指示通りに置いて魔法陣どおりになぞってみると、かすかに僕の中の魔力が反応して地図全体が光りだす。
「うわっ」
「おー」
次の瞬間、パァッと光の柱が立ち上がり、薄暗い洞窟内が一気に明るくなった。おそるおそる目を開けてみると、その光の中から見覚えのある人物の映像が浮かび上がり、少し遠い声でこう話しかけてきた。
『つむぎ!』
「つづりちゃん! それに委員長?」
その二人を押しのけるようにして、ヒノエ先生とニキ校長が映像に映りこんでくる。
『無事なのね! あぁ良かった……』
『どれ、ゲートを開けるぞ。少々下がれ』
「は、はい」
三歩下がると、光の柱は扇状に広がり、その中から今まで映像でしかなかった人たちがドッと実体となって押し寄せてきた。彼らは一斉に僕を取り囲む。
「ケガは? どこか具合の悪いところはない? そういえば昨日から体調悪かったじゃない。あぁもう心配かけさせてっ」
「まったく貴様ときたら、無事ならそれで良いが」
「何があったかはキッチリ報告してもらいますからね」
「なんじゃー、この洞穴は」
頭が痛くなるほどの質問攻めに、僕は慌ててストップをかける。
「待った待ったー! ちゃんと説明するから、ちょっとみんな離れてよっ」
崖から落ちたことを説明すると、みんなはそろってなんとも言えない顔をした。
「どっか抜けてるとは思ってたけど、うっかり崖から落ちるとはね……」
「面目ない、です」
「ま、とにかく無事でよかったわ。こんなところにいつまでも居るわけには行かないから帰りましょう。朝ごはんが待ってるわよ」
ヒノエ先生がそう言うと、校長先生はうむ、と一つうなずいてまた光の道を開ける。僕たちは順番にその中に足を踏み入れ、ようやくスタート地点の合宿所へと戻ってきたのだった。
***
最後とばかりにみんながビーチではしゃぎまわる中、僕は風の通る木陰でのんびりと座りながらその様子を眺めていた。あと二時間ほどで合宿は終わりだけど、昨日の今日でまた海に入るのはちょっと気が引けたのだ。ぶり返したらイヤだもんね。
「とんだ災難だったわねー」
向こうから歩いてきたつづりちゃんが隣に座る。はい、と冷えたレモネードを渡されてありがと、と呟いた。

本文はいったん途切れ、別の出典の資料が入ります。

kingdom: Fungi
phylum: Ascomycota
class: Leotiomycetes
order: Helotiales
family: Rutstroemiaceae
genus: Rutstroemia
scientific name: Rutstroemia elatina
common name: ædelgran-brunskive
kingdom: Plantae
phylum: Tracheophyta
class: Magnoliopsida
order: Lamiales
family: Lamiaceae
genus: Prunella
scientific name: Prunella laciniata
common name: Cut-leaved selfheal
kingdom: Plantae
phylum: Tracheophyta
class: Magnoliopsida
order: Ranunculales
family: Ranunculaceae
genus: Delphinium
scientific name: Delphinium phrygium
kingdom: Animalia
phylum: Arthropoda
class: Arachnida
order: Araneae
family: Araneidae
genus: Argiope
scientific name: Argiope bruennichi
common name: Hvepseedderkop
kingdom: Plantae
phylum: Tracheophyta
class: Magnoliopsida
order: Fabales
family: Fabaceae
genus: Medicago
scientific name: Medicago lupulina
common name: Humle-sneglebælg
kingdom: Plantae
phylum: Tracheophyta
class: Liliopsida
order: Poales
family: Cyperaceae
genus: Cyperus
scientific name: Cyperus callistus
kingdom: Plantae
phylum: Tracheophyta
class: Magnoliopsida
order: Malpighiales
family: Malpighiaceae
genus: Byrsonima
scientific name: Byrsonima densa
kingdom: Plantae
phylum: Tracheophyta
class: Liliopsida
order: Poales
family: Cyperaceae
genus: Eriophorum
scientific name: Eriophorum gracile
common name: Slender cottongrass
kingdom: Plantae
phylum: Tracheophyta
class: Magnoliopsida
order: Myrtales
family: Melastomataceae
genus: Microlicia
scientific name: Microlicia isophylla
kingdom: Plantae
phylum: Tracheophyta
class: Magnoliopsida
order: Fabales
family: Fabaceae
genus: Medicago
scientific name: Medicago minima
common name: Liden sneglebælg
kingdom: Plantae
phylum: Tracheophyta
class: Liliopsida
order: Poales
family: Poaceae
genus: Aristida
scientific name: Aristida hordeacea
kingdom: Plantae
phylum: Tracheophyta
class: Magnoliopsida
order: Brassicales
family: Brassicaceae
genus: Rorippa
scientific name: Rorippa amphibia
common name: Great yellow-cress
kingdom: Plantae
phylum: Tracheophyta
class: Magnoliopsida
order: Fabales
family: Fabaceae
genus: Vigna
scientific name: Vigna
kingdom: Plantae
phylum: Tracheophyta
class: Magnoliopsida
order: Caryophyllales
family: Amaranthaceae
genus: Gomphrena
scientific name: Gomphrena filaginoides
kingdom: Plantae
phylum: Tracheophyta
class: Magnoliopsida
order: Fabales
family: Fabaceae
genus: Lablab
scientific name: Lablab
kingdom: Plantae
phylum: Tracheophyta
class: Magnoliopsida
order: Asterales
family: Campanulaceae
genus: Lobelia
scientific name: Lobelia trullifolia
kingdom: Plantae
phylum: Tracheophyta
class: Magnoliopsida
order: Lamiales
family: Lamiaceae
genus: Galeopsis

「でも良いんだ。みんな心配してくれたのがすごく嬉しかったし」
しばらくジッとこちらを見ていたつづりちゃんは、フッと笑うとやれやれと首を振って独り言のように何かを言う。
「ま、アンタとかなでじゃそう言うこともなさそうね。安心したわ」
「?」
そう言うこと? と、聞き返そうとすると、彼女はイタズラっこのように笑って指を振った。
「そうそう、知ってる? 規程時間内に帰ってこれたら、うちの班が優勝だったのよ」
「えぇっ、ホント?」
「惜しかったわねー、でもあの校長のことだから、願い事をストレートに叶えてくれるとは思えないけど」
「あはは、そうかも」
笑ってグラスを太陽にかざしてみると、カランと中の氷が涼しい音をたてる。
これからはムリしないで、ちゃんと仲間を頼ろう。あんなに優しい人たちを心配させるようなことしちゃダメだよね。
そう思った瞬間、何か赤いものが僕の方へ飛んできて、顔の真正面からドカッと当たった。
「もぎゃっ!」
「つむぎ!」
見ればそれはクルリとボール状に丸まったサラマンダーで、僕は髪からレモネードをポタポタと垂らしながら怒りに震える。こんな事をするのは――
「やー、ごめんごめん。消える魔球サーブ失敗した」
「かなで――ッ!!」
全力でチロを投げ返してやると、片手でパシッと受け止められる。その向こうにはビーチバレーのコートができていた。いつの間に……
「おい、勝負はまだついていないぞ!」
「委員長まで……」
やる気満々でコートに居る彼の姿を認めて肩の力が抜ける。何やってるんだよもう……
ニッと笑ったかなではこちらに手を差し出した。
「一緒にやろーぜ」
「しょうがないなぁ、もう」
フッと笑った僕は、立ち上がって駆け出したのだった。